Public Sector Targets To Be Scrapped

A bonfire of government targets to ease red tape affecting schools, hospitals and town halls will be ordered tomorrow as part of a sweeping reform of public services, the Guardian can reveal.

Most of the 110 Whitehall-imposed priorities that have dominated the public sector for the past nine years will be abandoned. Andy Burnham, the chief secretary to the Treasury, is coordinating a move to end one of the defining characteristics of the Blair years by scrapping all but 30 top-down targets used to vet performance.

The targets – from raising the GCSE pass rate to reducing the fear of crime – helped to drive through the big pledges in Labour’s election manifestos. But they rankled with doctors, teachers and other public servants who felt their professional discretion had been curtailed.

In an interview with the Guardian, Mr Burnham set out a new approach, making local service chiefs responsible for setting performance objectives and answering to local communities if they are not ambitious enough. He said: “This is the opening of a new chapter…If we get this right, the style of government will feel different. We want to give out a message of more trust in public bodies.”

Under the system, there will be no more than 30 public service agreements, committing Whitehall departments to use their budgets over the three years to 2010/11 to achieve the government’s goals.

The agreements will be monitored using indicators of national and local performance. A few – such as progress towards meeting the pledge to cut maximum hospital waiting times to 18 weeks by the end of 2008 – will remain as nationally set priorities with clear measurable objectives. But most will depend on local decisions by councils, NHS primary care trusts and other service chiefs to set targets reflecting local needs and priorities.

Mr Burnham said: “We will avoid wherever possible the more crude approach of setting a one-size-fits-all target that is dropped down from on high….The direction of travel is for public services to look and feel differently in different parts of the country. We want them to face downwards and outwards, having a dialogue with their local communities rather than with the centre.”

The government will argue that the decision to stop micro-managing public services is an evolution of administrative style, not a U-turn. Mr Burnham said the targets were appropriate for the first 10 years when public services were being restored after decades of under-investment. But it was time to move on.

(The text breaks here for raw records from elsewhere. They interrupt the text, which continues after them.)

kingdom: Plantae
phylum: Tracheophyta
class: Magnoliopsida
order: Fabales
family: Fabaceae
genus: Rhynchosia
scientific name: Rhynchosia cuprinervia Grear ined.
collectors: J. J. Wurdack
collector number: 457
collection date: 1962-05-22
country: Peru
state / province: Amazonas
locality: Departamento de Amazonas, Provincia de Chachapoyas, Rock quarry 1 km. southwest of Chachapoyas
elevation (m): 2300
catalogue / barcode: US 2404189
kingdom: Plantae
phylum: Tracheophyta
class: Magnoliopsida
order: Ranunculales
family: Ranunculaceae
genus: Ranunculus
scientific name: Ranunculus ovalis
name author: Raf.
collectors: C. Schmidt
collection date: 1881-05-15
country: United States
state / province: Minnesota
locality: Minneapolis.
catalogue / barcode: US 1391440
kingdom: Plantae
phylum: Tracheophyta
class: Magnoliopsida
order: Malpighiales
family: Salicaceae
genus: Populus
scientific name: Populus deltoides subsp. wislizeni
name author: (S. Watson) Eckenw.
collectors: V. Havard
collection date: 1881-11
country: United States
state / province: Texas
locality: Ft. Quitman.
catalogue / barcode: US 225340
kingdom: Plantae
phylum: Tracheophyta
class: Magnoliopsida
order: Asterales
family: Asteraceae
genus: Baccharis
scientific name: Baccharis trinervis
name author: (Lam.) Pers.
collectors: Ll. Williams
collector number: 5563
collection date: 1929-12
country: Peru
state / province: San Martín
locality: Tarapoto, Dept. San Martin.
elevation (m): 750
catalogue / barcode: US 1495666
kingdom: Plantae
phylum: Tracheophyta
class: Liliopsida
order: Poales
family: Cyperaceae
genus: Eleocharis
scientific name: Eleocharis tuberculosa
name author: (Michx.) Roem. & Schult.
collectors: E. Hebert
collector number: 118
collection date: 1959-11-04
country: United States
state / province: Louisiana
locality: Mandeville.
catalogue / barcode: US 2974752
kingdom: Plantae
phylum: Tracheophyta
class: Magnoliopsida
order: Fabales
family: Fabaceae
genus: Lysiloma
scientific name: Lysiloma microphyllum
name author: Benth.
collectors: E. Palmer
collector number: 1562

The era of top-down targets began in 1998 when Gordon Brown, as chancellor, started to expand public spending. The Treasury made about 600 public service agreements with Whitehall departments to ensure that the extra resources produced the necessary reforms and improvements in service.

The targets ranged from increasing the availability of childcare to reducing teenage pregnancies, improving the punctuality of rail services and improving the lives of vulnerable older people. Although the number of targets was reduced to 110 in 2004, they continued to cause concern in the public service professions.

Mr Burnham said the smaller number of targets due to be agreed at the cabinet’s public services and public expenditure committee tomorrow would be “a radical break with the past”. They would be written in plain English and the government would explore ways of making available real-time data so people could regularly monitor what progress was being made.

He added: “You won’t have to know any jargon. It should be immediately apparent what the system is trying to do. It will set out a narrative that shows we have responded and evolved. We are not saying: ‘That was Tony Blair’s system and we are dumping all that.’ Over the past two years, we have had a considered look at this, department by department.”